To the best of our knowledge, this is the first survey evaluating breastfeeding support practices in a large and geographically representative sample of Italian PUs.

However, the study also has also some limitations. Firstly, the response rate seems relatively low, being a 48.7%. Nevertheless, given the design of a survey-based study, a response rate between 40% and 50% is acceptable, to reduce the likelihood of non-responder bias. [32,33,34]. Therefore, we are confident that a nearly 50% response rate with a homogeneous distribution on the national territory, represents a reliable sample to provide a representative overview of the Italian situation.
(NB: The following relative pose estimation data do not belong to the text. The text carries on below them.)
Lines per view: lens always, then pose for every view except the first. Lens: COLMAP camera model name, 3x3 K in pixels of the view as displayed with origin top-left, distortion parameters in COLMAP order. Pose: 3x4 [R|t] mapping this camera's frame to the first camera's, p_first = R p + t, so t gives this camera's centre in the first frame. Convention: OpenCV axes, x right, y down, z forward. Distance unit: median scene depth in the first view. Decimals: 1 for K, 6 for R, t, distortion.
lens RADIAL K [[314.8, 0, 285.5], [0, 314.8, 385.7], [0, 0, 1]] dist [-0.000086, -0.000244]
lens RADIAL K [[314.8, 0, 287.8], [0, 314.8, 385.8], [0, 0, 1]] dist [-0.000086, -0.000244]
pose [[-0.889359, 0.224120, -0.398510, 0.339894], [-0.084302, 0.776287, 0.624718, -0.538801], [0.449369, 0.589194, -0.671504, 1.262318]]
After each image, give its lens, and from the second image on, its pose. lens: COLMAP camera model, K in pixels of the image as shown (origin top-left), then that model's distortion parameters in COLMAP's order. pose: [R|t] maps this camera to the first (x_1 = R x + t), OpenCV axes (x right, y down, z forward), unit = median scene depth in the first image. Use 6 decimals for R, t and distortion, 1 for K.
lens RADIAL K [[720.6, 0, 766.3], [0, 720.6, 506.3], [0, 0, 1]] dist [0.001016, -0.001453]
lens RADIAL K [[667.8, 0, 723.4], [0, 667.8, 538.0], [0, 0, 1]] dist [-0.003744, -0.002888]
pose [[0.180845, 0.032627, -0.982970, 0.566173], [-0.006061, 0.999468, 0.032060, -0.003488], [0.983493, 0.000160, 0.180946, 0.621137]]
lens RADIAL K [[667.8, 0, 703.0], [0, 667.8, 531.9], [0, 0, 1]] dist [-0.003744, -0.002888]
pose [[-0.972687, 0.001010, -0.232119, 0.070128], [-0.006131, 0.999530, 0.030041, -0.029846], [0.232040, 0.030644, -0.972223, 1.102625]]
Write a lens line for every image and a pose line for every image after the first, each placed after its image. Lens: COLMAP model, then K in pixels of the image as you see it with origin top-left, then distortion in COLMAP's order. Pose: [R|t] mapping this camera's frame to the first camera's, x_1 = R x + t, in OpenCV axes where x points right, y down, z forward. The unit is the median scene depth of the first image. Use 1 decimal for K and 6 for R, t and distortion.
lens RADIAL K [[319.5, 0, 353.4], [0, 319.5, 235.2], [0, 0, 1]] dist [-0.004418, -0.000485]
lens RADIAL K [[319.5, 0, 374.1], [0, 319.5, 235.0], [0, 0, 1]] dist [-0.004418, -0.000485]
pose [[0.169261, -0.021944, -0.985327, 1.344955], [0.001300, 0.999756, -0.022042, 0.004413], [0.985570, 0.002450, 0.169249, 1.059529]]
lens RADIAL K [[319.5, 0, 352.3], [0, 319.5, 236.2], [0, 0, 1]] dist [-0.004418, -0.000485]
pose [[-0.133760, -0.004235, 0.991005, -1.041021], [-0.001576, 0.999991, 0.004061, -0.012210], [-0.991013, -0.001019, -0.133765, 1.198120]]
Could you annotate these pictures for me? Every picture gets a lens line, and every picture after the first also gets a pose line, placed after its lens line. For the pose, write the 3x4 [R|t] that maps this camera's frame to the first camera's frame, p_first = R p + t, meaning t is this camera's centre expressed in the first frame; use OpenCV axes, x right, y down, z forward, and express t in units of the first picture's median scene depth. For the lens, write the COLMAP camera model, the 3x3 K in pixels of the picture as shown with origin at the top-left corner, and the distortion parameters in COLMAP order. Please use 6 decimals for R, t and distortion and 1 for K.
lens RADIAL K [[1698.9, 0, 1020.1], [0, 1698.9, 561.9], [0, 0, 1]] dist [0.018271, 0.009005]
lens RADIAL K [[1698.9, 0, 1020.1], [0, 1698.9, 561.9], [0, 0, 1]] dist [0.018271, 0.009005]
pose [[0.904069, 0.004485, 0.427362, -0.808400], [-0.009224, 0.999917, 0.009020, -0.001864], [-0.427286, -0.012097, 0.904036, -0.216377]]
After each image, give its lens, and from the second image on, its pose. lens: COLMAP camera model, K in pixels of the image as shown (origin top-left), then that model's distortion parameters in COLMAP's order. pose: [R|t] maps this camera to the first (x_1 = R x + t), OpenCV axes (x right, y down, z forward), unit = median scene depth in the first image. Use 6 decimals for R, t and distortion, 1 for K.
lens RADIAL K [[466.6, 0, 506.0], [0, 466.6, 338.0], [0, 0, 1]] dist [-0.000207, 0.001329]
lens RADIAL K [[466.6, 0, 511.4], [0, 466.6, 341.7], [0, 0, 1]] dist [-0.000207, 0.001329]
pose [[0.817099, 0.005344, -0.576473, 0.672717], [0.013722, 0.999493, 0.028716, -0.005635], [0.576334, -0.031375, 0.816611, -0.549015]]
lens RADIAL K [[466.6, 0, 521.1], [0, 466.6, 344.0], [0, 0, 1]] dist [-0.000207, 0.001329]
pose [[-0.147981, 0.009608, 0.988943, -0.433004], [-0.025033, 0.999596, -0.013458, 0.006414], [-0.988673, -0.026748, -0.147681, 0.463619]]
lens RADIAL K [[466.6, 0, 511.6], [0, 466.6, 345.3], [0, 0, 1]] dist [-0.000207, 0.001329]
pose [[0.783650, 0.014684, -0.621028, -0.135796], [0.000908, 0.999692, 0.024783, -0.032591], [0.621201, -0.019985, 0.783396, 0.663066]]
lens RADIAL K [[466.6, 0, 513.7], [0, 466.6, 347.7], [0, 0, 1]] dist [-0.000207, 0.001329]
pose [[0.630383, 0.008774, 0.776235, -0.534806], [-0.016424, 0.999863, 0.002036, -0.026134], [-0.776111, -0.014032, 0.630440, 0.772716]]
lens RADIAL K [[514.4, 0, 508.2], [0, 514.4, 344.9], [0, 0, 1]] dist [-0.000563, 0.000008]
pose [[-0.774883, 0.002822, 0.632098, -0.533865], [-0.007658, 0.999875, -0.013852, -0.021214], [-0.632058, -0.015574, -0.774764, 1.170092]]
Secondly, considering that participation in the present study was voluntary, it is possible that those who answered were the most motivated in supporting breastfeeding. Consequently, our results might overestimate among responders the commitment on the promotion and the support of breastfeeding in Italian PUs, thus giving a more optimistic picture than the reality.

In addition, the questionnaire did not include any question allowing to discriminate between Pediatric/Neonatology Units and Pediatric Units. For this reason, we are unable to define whether the presence of a Neonatology Unit could have influenced our results, particularly in terms of a stronger valorization of breastfeeding and mother’s milk.

Conclusions

Although most Italian PUs show some attention in supporting breastfeeding in case of a re-hospitalization of the child, we have identified areas for possible improvement. The development of a uniform breastfeeding policy is particularly needed, since it might foster a specific training of healthcare professionals, and the implementation of hospital practices and protocols to maintain breastfeeding while treating the hospitalized sick child.

Ultimately, promoting breastfeeding of the hospitalized child would clearly show that the PUs factually recognize the value of breastfeeding and the use of breast milk, beyond any manneristic position statement.